- Chaf-e Bala Location within Iran
- Coordinates: 37°15′14″N 50°12′36″E﻿ / ﻿37.25389°N 50.21000°E
- Country: Iran
- Province: Gilan
- County: Langarud
- District: Central
- City: Chaf and Chamkhaleh

Population (2006)
- • Total: 508
- Time zone: UTC+3:30 (IRST)

= Chaf-e Bala =

Neighborhood in Gilan province, Iran

Chaf-e Bala (چاف بالا) (Note: Also romanized as Chāf-e Bālā; also known as Bālā Chāf and Chāf) is a neighborhood in the city of Chaf and Chamkhaleh in the Central District of Langarud County, Gilan province, Iran.

==Demographics==
===Population===
At the time of the 2006 National Census, Chaf-e Bala's population was 508 in 159 households, when it was a village in Chaf Rural District.
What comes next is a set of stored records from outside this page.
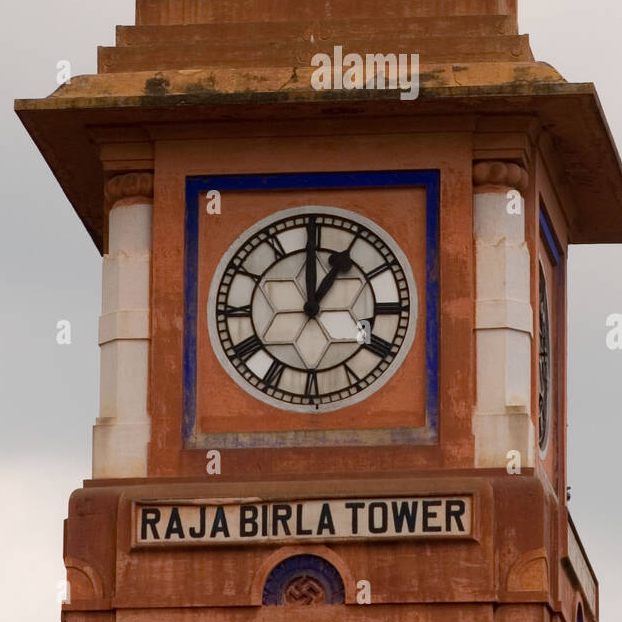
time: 12:59
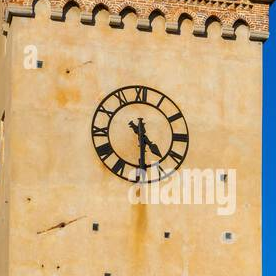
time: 4:29
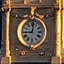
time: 9:01
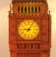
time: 9:05
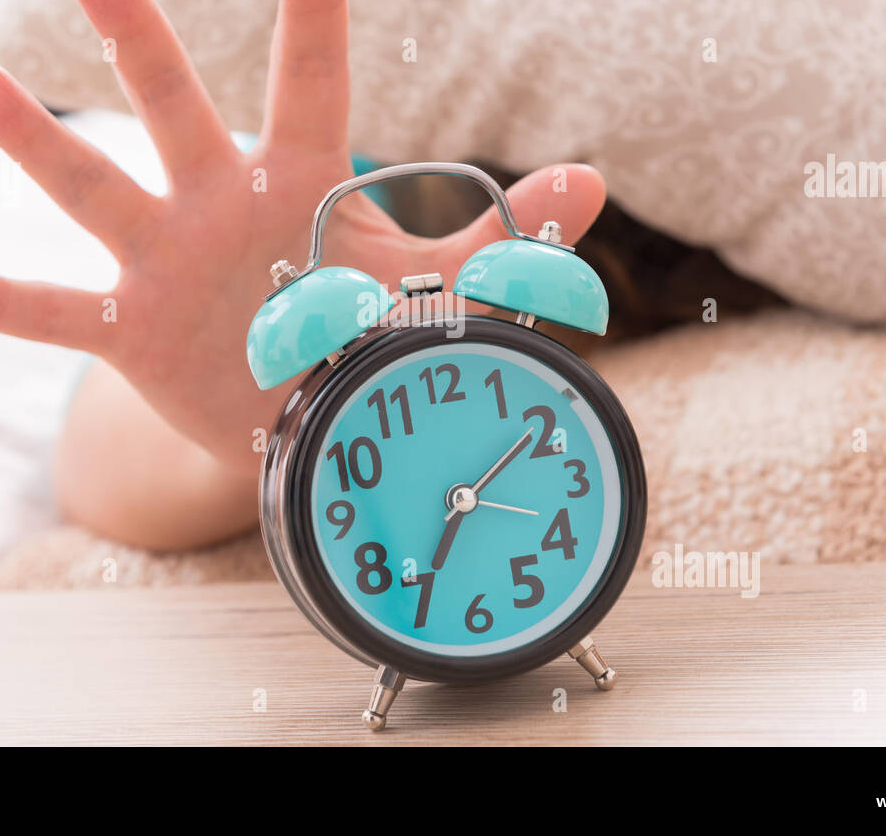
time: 7:09
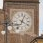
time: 4:03
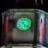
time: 5:21
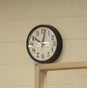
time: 10:01
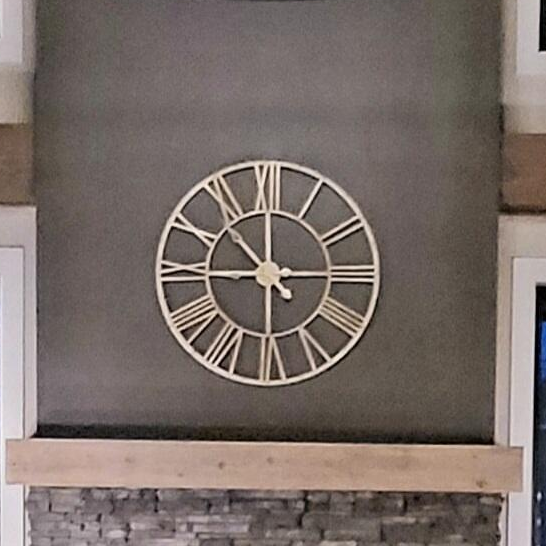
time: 10:45
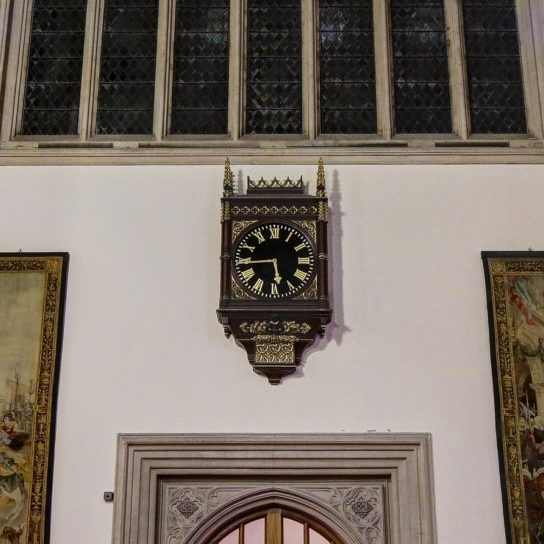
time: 5:44
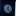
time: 12:24
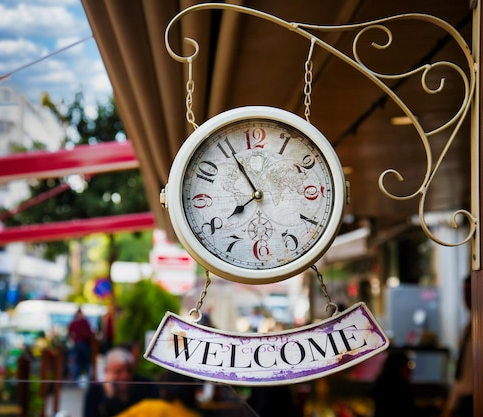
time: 7:55
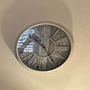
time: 10:24
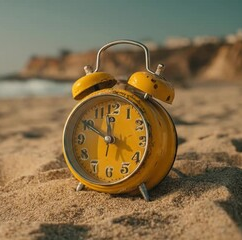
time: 11:50
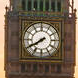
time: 7:40
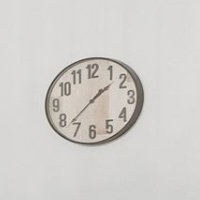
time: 1:37
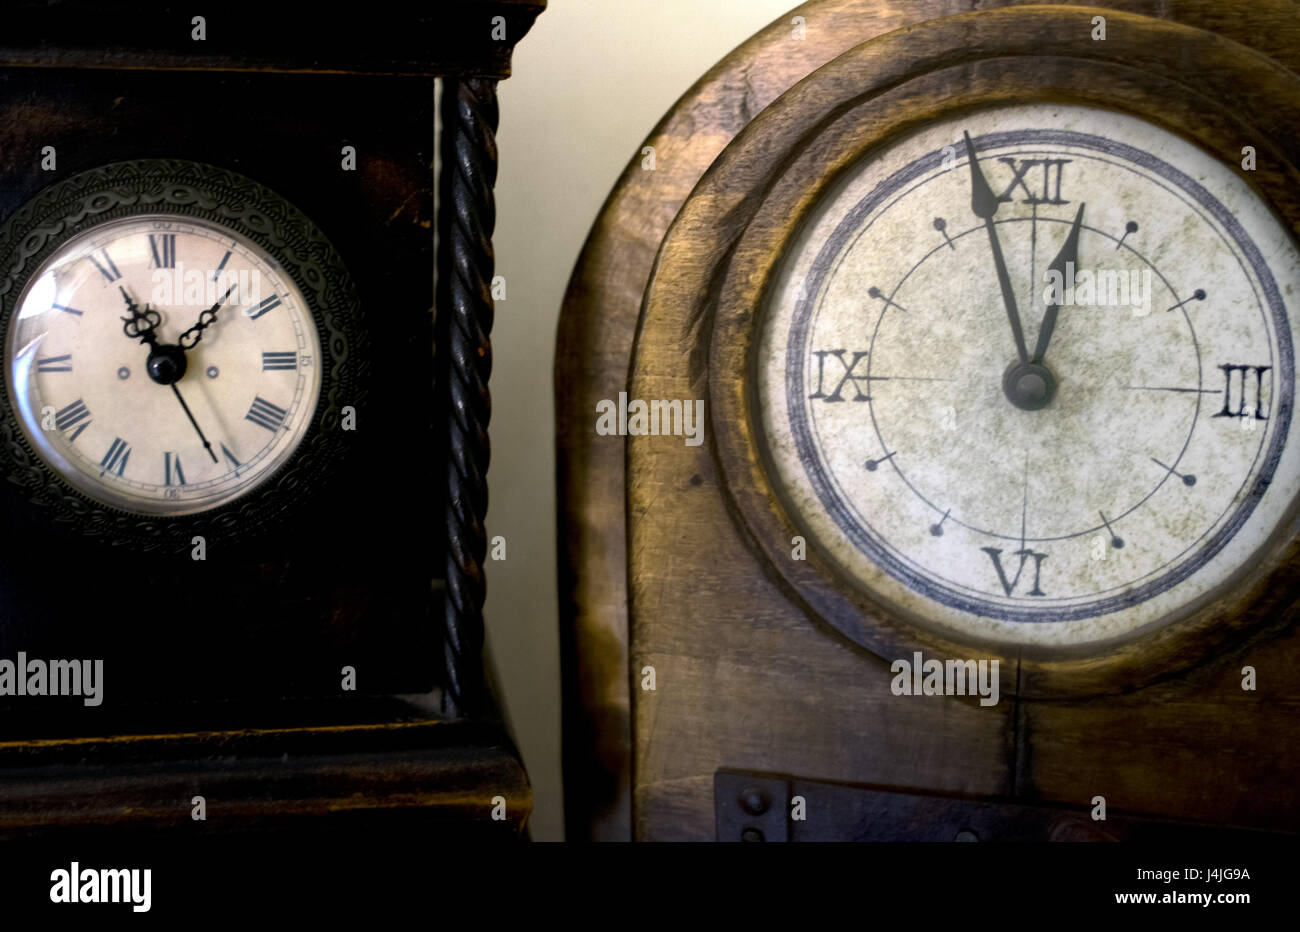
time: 12:58
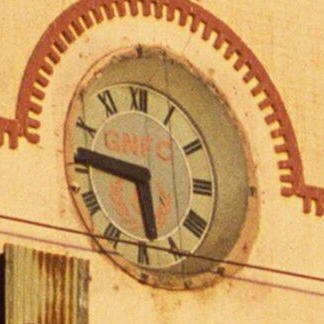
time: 5:46
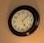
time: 5:07
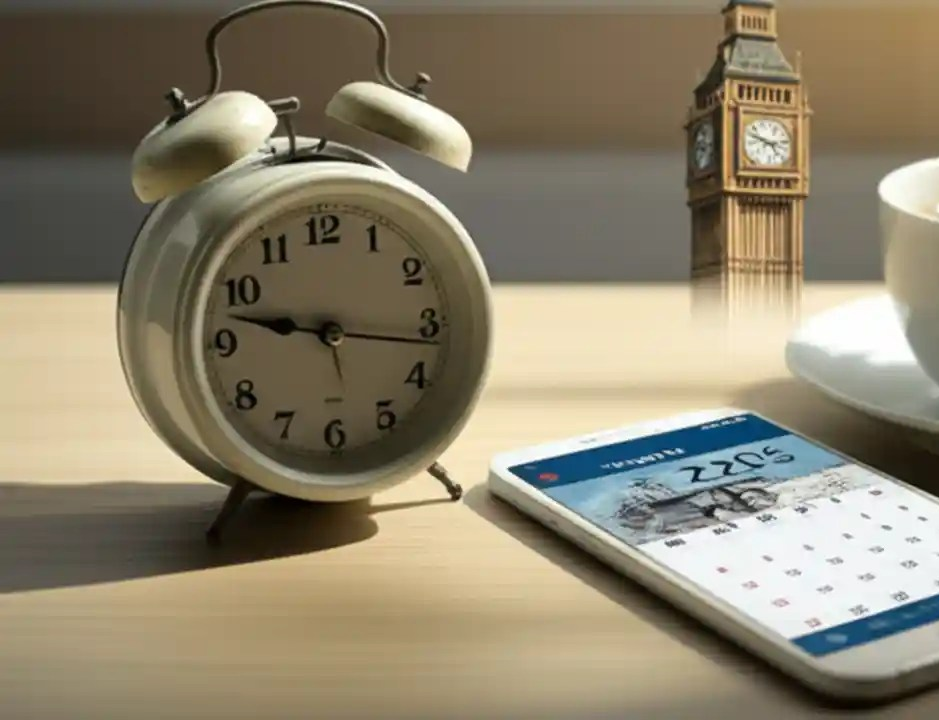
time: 9:16
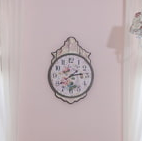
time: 2:39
In 2009, the village of Chaf-e Pain merged with the villages of Chaf-e Bala, Chamkhaleh, Galesh Kolam, Hoseynabad-e Chaf, Kamal ol Din Poshteh, Mian Mahalleh-ye Pap Kiadeh, Pain Pap Kiadeh, Palat Kaleh, Pir Poshteh, Radar Kumeh, Soltan Moradi, Tappeh to become the city of Chaf and Chamkhaleh.